§ Problem description
In the entries below, the lines from the one with "inspiration" through the one with "- 18 hod. Kulturní dům Letovice" are to be copied exactly; both ends count.

§ Excerpted data

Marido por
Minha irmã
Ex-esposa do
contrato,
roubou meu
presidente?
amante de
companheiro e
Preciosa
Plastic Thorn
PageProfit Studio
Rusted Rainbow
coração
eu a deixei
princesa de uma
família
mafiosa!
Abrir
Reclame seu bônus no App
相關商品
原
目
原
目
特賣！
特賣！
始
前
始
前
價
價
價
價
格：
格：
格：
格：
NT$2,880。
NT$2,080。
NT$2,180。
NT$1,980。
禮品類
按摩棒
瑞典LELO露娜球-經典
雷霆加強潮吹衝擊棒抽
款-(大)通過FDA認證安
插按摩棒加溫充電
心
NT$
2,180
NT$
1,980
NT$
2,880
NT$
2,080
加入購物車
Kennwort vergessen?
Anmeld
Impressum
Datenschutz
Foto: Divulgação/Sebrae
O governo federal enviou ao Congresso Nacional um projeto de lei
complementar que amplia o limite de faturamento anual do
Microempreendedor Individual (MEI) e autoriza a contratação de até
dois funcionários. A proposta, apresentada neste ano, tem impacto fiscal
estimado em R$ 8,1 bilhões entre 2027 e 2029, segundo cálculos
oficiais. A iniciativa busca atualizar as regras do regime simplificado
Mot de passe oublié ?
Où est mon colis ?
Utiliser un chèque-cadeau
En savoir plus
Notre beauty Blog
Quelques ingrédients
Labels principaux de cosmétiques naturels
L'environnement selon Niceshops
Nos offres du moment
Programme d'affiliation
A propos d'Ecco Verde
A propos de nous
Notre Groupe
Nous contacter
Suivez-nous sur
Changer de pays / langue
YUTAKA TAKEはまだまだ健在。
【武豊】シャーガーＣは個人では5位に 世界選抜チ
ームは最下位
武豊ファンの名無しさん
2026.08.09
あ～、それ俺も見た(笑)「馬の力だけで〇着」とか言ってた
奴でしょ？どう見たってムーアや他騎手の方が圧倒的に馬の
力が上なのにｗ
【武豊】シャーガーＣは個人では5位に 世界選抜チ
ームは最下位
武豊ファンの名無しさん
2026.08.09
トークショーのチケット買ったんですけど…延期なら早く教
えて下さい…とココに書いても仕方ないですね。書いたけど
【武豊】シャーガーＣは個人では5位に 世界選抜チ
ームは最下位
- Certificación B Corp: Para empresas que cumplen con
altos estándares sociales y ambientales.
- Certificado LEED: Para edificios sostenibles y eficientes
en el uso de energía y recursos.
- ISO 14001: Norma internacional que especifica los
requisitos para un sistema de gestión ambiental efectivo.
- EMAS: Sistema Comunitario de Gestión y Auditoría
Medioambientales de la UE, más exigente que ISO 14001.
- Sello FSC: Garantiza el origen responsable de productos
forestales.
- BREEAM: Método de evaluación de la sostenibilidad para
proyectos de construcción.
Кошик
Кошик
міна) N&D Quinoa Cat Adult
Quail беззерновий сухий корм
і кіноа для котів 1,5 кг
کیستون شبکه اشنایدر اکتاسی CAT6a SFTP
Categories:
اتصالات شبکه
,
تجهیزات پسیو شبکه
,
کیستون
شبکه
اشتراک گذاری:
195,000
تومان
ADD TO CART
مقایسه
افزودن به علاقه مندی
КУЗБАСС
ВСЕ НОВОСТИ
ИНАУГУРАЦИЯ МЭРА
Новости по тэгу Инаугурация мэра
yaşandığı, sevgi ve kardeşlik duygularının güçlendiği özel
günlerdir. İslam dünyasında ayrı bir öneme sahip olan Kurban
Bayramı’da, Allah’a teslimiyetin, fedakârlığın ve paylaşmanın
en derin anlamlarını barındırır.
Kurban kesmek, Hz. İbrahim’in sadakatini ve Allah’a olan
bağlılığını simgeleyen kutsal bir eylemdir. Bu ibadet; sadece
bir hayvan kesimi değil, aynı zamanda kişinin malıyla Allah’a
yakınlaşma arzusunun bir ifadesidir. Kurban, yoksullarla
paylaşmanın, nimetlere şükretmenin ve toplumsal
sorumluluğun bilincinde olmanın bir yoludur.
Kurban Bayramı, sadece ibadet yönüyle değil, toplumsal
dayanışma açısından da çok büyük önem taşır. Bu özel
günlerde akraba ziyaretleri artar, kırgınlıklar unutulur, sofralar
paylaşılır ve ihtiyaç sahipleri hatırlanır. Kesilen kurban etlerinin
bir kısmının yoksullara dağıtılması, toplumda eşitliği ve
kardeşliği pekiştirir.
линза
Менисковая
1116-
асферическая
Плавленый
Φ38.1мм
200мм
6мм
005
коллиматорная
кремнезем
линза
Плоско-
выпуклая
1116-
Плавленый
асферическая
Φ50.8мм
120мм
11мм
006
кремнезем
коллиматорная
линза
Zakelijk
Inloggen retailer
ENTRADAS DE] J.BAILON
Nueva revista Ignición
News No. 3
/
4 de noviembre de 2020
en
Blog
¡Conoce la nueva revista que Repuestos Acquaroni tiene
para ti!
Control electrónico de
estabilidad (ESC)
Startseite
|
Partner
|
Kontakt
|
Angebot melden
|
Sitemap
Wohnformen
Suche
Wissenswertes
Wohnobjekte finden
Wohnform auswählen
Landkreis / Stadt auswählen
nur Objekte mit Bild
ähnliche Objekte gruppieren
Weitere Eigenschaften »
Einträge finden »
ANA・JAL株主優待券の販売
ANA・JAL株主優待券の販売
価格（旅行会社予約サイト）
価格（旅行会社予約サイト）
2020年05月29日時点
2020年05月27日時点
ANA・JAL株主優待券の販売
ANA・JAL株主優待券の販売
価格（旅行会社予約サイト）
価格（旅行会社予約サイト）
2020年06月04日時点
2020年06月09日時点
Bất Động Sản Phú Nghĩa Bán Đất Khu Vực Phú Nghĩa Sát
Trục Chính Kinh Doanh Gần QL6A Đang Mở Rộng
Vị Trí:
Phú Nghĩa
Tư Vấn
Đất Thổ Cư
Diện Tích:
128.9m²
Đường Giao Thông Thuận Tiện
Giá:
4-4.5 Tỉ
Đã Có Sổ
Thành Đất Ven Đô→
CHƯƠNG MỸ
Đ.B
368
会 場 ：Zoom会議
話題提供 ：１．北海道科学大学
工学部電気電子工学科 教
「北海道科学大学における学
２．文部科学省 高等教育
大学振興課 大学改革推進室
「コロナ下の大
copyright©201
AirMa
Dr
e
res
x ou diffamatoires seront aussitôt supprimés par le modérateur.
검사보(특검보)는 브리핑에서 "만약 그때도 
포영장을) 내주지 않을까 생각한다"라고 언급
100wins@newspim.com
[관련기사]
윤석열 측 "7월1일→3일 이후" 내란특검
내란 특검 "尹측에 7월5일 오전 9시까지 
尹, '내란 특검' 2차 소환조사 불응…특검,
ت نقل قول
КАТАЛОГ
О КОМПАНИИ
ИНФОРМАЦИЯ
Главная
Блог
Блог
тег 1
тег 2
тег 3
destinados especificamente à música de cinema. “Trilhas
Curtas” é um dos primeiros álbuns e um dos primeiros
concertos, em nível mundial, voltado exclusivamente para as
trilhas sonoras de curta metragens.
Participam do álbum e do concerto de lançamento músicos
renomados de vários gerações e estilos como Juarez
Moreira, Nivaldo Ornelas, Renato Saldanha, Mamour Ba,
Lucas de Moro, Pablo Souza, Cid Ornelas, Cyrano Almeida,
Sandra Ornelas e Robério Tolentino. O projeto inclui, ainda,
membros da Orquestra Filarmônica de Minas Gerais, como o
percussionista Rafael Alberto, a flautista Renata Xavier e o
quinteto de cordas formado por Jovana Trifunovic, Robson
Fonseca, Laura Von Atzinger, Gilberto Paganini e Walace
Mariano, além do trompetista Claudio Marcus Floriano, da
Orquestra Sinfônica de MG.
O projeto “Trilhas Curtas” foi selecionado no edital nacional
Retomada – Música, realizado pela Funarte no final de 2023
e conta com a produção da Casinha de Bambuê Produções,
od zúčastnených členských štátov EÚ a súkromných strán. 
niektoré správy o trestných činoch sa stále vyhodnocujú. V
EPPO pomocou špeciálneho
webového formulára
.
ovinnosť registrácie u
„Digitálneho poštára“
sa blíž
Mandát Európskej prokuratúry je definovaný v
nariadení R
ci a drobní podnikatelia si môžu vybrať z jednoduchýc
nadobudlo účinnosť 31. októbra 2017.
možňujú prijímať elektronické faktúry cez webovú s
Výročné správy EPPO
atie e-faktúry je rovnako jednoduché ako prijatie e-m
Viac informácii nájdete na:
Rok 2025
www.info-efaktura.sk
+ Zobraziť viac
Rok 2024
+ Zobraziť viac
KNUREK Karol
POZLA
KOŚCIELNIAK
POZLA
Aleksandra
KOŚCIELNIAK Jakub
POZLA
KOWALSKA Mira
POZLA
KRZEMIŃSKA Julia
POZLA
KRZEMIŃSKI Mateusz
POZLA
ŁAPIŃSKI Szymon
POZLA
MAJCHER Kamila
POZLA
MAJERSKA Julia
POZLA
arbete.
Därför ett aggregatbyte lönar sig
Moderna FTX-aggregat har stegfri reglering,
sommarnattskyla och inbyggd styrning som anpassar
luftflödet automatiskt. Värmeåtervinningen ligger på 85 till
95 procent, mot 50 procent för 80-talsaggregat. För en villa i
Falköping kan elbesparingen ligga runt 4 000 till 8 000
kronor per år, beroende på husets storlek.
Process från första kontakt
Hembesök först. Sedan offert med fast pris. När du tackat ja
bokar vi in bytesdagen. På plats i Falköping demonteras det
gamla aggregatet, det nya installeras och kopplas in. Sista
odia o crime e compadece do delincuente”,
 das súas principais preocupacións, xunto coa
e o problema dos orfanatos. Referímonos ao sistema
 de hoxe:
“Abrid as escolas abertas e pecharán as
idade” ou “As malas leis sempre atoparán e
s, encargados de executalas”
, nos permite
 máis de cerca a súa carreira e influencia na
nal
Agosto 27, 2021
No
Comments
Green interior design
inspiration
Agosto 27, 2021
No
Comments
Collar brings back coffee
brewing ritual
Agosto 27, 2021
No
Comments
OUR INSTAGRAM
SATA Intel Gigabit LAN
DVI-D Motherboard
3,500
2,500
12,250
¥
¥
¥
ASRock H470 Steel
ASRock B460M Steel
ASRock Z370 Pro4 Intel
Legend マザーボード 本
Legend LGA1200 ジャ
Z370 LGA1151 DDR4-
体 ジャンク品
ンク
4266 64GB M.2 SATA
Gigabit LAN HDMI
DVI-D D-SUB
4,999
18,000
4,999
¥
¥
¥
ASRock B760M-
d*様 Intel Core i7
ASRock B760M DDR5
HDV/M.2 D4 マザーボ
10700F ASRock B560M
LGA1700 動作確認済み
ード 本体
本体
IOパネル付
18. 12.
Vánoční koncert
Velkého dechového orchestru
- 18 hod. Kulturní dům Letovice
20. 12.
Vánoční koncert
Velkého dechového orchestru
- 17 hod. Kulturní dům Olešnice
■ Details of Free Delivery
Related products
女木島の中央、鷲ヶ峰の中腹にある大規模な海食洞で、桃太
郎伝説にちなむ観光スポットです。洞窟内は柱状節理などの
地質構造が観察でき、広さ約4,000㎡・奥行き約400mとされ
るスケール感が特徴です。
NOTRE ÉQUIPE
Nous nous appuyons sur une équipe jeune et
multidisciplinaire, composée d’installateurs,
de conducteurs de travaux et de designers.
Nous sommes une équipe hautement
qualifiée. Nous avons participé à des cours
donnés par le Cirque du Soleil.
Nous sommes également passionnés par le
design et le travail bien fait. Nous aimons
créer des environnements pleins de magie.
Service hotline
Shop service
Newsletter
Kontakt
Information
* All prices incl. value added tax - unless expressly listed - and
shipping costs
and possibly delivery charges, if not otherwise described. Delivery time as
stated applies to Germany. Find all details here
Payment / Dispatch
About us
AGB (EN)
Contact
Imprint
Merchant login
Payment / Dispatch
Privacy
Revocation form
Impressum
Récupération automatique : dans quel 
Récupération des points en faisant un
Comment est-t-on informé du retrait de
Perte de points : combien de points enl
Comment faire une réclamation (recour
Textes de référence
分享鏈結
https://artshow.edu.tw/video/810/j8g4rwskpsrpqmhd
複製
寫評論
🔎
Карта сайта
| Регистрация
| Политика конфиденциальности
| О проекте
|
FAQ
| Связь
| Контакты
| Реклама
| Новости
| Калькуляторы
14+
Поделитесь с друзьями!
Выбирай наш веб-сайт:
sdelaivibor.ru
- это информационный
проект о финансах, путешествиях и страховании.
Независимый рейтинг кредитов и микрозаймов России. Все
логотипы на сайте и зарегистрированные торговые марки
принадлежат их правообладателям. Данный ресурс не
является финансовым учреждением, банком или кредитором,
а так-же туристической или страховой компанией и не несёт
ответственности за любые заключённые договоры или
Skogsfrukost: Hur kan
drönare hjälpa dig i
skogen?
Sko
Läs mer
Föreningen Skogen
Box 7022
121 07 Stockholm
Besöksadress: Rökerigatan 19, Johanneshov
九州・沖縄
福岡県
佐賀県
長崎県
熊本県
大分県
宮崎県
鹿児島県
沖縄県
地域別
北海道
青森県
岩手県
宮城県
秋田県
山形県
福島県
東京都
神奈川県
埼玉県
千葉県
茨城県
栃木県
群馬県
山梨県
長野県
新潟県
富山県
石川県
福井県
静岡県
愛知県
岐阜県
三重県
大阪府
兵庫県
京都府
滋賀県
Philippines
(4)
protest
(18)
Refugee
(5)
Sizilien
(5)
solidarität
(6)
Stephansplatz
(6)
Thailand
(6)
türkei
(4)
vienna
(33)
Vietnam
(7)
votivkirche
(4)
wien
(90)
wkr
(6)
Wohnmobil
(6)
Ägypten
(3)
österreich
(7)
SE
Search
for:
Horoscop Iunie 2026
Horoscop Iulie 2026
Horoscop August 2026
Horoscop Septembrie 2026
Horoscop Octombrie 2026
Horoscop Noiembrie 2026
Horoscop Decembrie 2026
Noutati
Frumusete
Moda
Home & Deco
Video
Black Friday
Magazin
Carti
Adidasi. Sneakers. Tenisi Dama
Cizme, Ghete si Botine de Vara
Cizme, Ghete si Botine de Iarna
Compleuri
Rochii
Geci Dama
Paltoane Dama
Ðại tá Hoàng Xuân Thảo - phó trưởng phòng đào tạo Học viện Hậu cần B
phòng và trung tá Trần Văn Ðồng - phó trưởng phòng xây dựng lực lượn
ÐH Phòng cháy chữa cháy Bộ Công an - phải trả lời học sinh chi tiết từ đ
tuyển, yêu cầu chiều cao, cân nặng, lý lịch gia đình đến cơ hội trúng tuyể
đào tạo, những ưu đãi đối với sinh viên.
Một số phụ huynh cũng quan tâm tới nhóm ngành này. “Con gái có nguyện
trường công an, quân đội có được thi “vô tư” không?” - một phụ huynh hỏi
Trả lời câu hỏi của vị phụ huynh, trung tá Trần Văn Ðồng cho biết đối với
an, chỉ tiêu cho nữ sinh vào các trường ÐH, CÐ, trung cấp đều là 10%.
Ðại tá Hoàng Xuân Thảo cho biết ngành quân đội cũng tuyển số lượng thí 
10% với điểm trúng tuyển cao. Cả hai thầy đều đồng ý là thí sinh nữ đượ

§ Output for this exercise
inspiration
Agosto 27, 2021
No
Comments
Collar brings back coffee
brewing ritual
Agosto 27, 2021
No
Comments
OUR INSTAGRAM
SATA Intel Gigabit LAN
DVI-D Motherboard
3,500
2,500
12,250
¥
¥
¥
ASRock H470 Steel
ASRock B460M Steel
ASRock Z370 Pro4 Intel
Legend マザーボード 本
Legend LGA1200 ジャ
Z370 LGA1151 DDR4-
体 ジャンク品
ンク
4266 64GB M.2 SATA
Gigabit LAN HDMI
DVI-D D-SUB
4,999
18,000
4,999
¥
¥
¥
ASRock B760M-
d*様 Intel Core i7
ASRock B760M DDR5
HDV/M.2 D4 マザーボ
10700F ASRock B560M
LGA1700 動作確認済み
ード 本体
本体
IOパネル付
18. 12.
Vánoční koncert
Velkého dechového orchestru
- 18 hod. Kulturní dům Letovice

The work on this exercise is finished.